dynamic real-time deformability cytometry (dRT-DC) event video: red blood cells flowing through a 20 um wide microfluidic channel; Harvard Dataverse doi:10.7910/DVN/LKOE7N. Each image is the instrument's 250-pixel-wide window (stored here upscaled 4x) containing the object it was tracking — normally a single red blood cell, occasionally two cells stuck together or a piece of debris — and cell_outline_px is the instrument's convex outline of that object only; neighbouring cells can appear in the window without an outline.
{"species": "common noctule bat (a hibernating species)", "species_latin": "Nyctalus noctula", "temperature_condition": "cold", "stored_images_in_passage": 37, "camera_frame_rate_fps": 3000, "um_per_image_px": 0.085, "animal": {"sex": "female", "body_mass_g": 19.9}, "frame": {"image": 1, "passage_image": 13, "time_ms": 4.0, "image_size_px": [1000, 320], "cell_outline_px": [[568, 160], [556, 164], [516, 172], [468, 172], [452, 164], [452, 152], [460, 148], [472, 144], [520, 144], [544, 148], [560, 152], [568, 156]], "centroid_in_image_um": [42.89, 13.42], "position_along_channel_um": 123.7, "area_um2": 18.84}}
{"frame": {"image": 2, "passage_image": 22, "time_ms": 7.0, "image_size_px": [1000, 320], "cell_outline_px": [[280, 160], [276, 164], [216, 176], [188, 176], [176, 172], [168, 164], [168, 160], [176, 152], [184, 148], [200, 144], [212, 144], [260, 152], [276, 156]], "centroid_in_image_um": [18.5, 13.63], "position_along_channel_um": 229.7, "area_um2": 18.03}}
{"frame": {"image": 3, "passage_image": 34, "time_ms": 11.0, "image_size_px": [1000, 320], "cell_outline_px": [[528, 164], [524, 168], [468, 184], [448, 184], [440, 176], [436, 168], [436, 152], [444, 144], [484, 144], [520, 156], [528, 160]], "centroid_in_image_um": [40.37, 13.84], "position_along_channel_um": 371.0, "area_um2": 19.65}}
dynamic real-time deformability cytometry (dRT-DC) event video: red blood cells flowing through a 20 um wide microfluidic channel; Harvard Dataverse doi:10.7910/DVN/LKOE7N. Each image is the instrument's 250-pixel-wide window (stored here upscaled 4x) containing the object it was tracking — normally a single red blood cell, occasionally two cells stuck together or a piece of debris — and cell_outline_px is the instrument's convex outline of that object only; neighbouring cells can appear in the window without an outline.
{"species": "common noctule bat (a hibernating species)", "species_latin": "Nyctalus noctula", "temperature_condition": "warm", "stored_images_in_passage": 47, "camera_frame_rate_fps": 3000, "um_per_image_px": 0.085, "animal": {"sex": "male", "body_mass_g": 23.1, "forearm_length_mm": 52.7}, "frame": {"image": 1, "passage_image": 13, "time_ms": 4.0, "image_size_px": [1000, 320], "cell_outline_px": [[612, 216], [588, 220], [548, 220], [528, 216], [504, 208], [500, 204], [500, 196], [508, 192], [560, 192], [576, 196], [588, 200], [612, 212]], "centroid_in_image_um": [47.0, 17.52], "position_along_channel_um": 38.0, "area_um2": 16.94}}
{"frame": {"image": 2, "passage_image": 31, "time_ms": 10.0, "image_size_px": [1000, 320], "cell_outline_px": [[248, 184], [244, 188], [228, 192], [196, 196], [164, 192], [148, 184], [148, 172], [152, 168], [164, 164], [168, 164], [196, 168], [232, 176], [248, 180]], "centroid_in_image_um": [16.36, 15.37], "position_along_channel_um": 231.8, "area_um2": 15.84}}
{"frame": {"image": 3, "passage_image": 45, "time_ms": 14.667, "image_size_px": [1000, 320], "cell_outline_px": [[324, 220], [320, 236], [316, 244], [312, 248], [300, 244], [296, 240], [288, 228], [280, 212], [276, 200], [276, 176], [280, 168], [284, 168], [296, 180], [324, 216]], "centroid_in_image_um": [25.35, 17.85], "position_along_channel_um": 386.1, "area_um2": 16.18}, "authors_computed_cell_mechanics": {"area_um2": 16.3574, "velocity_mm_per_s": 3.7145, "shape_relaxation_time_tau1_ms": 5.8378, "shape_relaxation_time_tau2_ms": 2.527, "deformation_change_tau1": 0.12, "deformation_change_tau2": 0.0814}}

· · · · ·

_Exercise objective_
The records above should be duplicated in full, exactly as given.

_Output for this task_
dynamic real-time deformability cytometry (dRT-DC) event video: red blood cells flowing through a 20 um wide microfluidic channel; Harvard Dataverse doi:10.7910/DVN/LKOE7N. Each image is the instrument's 250-pixel-wide window (stored here upscaled 4x) containing the object it was tracking — normally a single red blood cell, occasionally two cells stuck together or a piece of debris — and cell_outline_px is the instrument's convex outline of that object only; neighbouring cells can appear in the window without an outline.
{"species": "common noctule bat (a hibernating species)", "species_latin": "Nyctalus noctula", "temperature_condition": "cold", "stored_images_in_passage": 37, "camera_frame_rate_fps": 3000, "um_per_image_px": 0.085, "animal": {"sex": "female", "body_mass_g": 19.9}, "frame": {"image": 1, "passage_image": 13, "time_ms": 4.0, "image_size_px": [1000, 320], "cell_outline_px": [[568, 160], [556, 164], [516, 172], [468, 172], [452, 164], [452, 152], [460, 148], [472, 144], [520, 144], [544, 148], [560, 152], [568, 156]], "centroid_in_image_um": [42.89, 13.42], "position_along_channel_um": 123.7, "area_um2": 18.84}}
{"frame": {"image": 2, "passage_image": 22, "time_ms": 7.0, "image_size_px": [1000, 320], "cell_outline_px": [[280, 160], [276, 164], [216, 176], [188, 176], [176, 172], [168, 164], [168, 160], [176, 152], [184, 148], [200, 144], [212, 144], [260, 152], [276, 156]], "centroid_in_image_um": [18.5, 13.63], "position_along_channel_um": 229.7, "area_um2": 18.03}}
{"frame": {"image": 3, "passage_image": 34, "time_ms": 11.0, "image_size_px": [1000, 320], "cell_outline_px": [[528, 164], [524, 168], [468, 184], [448, 184], [440, 176], [436, 168], [436, 152], [444, 144], [484, 144], [520, 156], [528, 160]], "centroid_in_image_um": [40.37, 13.84], "position_along_channel_um": 371.0, "area_um2": 19.65}}
dynamic real-time deformability cytometry (dRT-DC) event video: red blood cells flowing through a 20 um wide microfluidic channel; Harvard Dataverse doi:10.7910/DVN/LKOE7N. Each image is the instrument's 250-pixel-wide window (stored here upscaled 4x) containing the object it was tracking — normally a single red blood cell, occasionally two cells stuck together or a piece of debris — and cell_outline_px is the instrument's convex outline of that object only; neighbouring cells can appear in the window without an outline.
{"species": "common noctule bat (a hibernating species)", "species_latin": "Nyctalus noctula", "temperature_condition": "warm", "stored_images_in_passage": 47, "camera_frame_rate_fps": 3000, "um_per_image_px": 0.085, "animal": {"sex": "male", "body_mass_g": 23.1, "forearm_length_mm": 52.7}, "frame": {"image": 1, "passage_image": 13, "time_ms": 4.0, "image_size_px": [1000, 320], "cell_outline_px": [[612, 216], [588, 220], [548, 220], [528, 216], [504, 208], [500, 204], [500, 196], [508, 192], [560, 192], [576, 196], [588, 200], [612, 212]], "centroid_in_image_um": [47.0, 17.52], "position_along_channel_um": 38.0, "area_um2": 16.94}}
{"frame": {"image": 2, "passage_image": 31, "time_ms": 10.0, "image_size_px": [1000, 320], "cell_outline_px": [[248, 184], [244, 188], [228, 192], [196, 196], [164, 192], [148, 184], [148, 172], [152, 168], [164, 164], [168, 164], [196, 168], [232, 176], [248, 180]], "centroid_in_image_um": [16.36, 15.37], "position_along_channel_um": 231.8, "area_um2": 15.84}}
{"frame": {"image": 3, "passage_image": 45, "time_ms": 14.667, "image_size_px": [1000, 320], "cell_outline_px": [[324, 220], [320, 236], [316, 244], [312, 248], [300, 244], [296, 240], [288, 228], [280, 212], [276, 200], [276, 176], [280, 168], [284, 168], [296, 180], [324, 216]], "centroid_in_image_um": [25.35, 17.85], "position_along_channel_um": 386.1, "area_um2": 16.18}, "authors_computed_cell_mechanics": {"area_um2": 16.3574, "velocity_mm_per_s": 3.7145, "shape_relaxation_time_tau1_ms": 5.8378, "shape_relaxation_time_tau2_ms": 2.527, "deformation_change_tau1": 0.12, "deformation_change_tau2": 0.0814}}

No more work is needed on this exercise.